Document section |
== Segment start ==
On March 19, 2026, Moody’s downgraded British Columbia’s credit rating to Aa2 from Aa1 and kept the outlook negative. Moody’s did not blame this mainly on outside forces. It pointed to large structural deficits, rising leverage, continued spending growth, and deterioration in long-term fiscal management and risk controls.

That same day, Finance Minister Brenda Bailey was in Nanaimo talking about B.C.’s economic future — growth, opportunity, mining, forestry, permitting, and diversification. That is what politicians do. They sell hope. But the downgrade landing at the same moment told a different story: the people who lend governments money are becoming less confident in how B.C. is managing its books.

The province’s own budget shows why. It projects deficits of $13.3 billion in 2026/27 and $11.4 billion by 2028/29, while taxpayer-supported debt is forecast to hit $189 billion and the debt-to-GDP ratio 37.4%. Debt-servicing expense rises from $5.039 billion in the 2025/26 updated forecast to $6.366 billion in 2026/27.
== Segment end ==
What to do |
1) Say whether each statement agrees with the passage on British Columbia's credit downgrade: (a) Moody's kept a negative outlook; (b) Moody's blamed the downgrade mainly on outside forces; (c) Brenda Bailey was in Nanaimo on the day of the downgrade. Give yes or no for each, with the deciding words of the passage quoted.
2) Reproduce the passage on British Columbia's credit downgrade from "The province’s own" to "billion in 2026/27.", swapping "Debt-servicing expense" for "Debt-servicing cost".
3) Extend the passage on British Columbia's credit downgrade, picking up from the point where it stops.

Excerpted records |
== Segment start ==
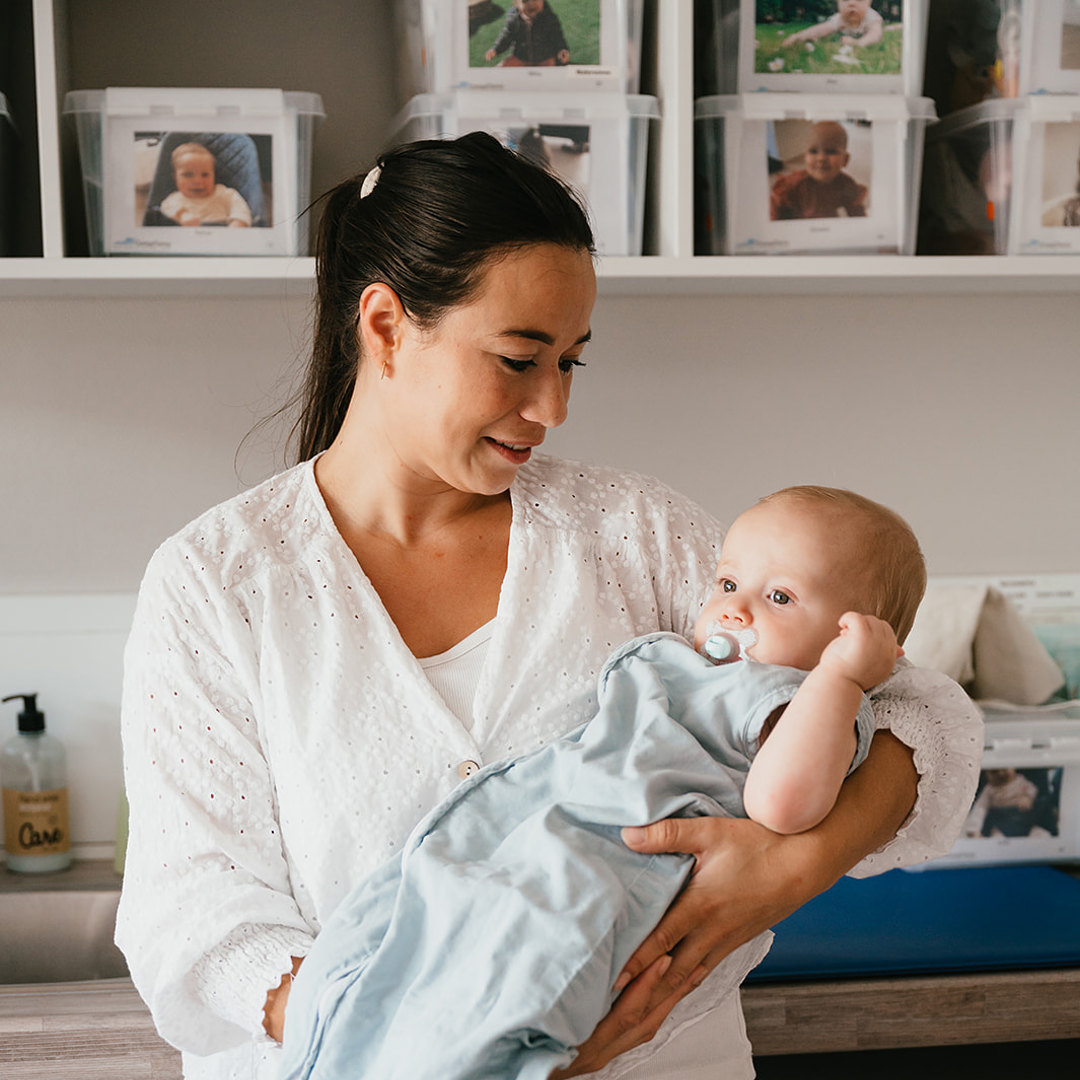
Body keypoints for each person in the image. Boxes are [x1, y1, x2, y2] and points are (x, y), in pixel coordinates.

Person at [115, 131, 983, 1080]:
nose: (552, 408)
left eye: (571, 362)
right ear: (385, 325)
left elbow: (918, 706)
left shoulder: (638, 534)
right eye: (519, 359)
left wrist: (788, 869)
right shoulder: (220, 582)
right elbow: (191, 911)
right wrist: (428, 1031)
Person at [278, 486, 930, 1080]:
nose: (734, 608)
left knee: (488, 1019)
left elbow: (782, 805)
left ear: (859, 638)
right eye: (729, 581)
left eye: (779, 597)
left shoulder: (798, 703)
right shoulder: (683, 660)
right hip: (496, 843)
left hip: (595, 874)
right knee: (346, 971)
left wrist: (841, 681)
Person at [770, 121, 869, 221]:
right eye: (813, 151)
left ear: (845, 159)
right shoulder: (792, 186)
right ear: (805, 157)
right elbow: (776, 212)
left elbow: (857, 213)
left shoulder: (846, 184)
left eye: (831, 151)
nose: (821, 158)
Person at [160, 141, 252, 227]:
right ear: (175, 178)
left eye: (205, 175)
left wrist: (238, 222)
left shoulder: (225, 193)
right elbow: (166, 209)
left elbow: (240, 208)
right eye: (188, 175)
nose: (198, 181)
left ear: (214, 175)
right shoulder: (174, 199)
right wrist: (182, 215)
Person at [484, 0, 571, 67]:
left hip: (545, 57)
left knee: (549, 72)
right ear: (516, 3)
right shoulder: (514, 19)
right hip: (522, 56)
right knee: (501, 68)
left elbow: (557, 37)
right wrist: (495, 49)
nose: (531, 3)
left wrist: (562, 50)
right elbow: (507, 37)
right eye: (525, 0)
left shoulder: (549, 18)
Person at [782, 0, 885, 50]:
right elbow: (820, 29)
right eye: (845, 0)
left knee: (879, 29)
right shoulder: (840, 18)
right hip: (845, 31)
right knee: (824, 30)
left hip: (862, 34)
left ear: (869, 3)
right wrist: (798, 37)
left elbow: (875, 35)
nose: (851, 3)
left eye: (859, 0)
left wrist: (859, 43)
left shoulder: (871, 17)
== Segment end ==
Solved problems |
1)
(a) Yes: "kept the outlook negative"
(b) No: "Moody’s did not blame this mainly on outside forces."
(c) Yes: "That same day, Finance Minister Brenda Bailey was in Nanaimo"

2)
The province’s own budget shows why. It projects deficits of $13.3 billion in 2026/27 and $11.4 billion by 2028/29, while taxpayer-supported debt is forecast to hit $189 billion and the debt-to-GDP ratio 37.4%. Debt-servicing cost rises from $5.039 billion in the 2025/26 updated forecast to $6.366 billion in 2026/27.

3)
Now put that beside something ordinary people can actually picture. Nanaimo’s new BC Cancer centre is estimated at $311 million. At the old debt-interest rate, that equals about 22 days of provincial interest costs. At the new 2026/27 rate, it is under 18 days. In other words, a major regional cancer centre — the kind of project communities celebrate for years — now represents only a few weeks of interest on B.C.’s debt.

That is the real story. The minister came to Nanaimo selling confidence. Moody’s arrived with a warning. And when debt interest starts swallowing money that could build hospitals, fund care, or ease tax pressure, taxpayers should stop listening to speeches and start watching the numbers.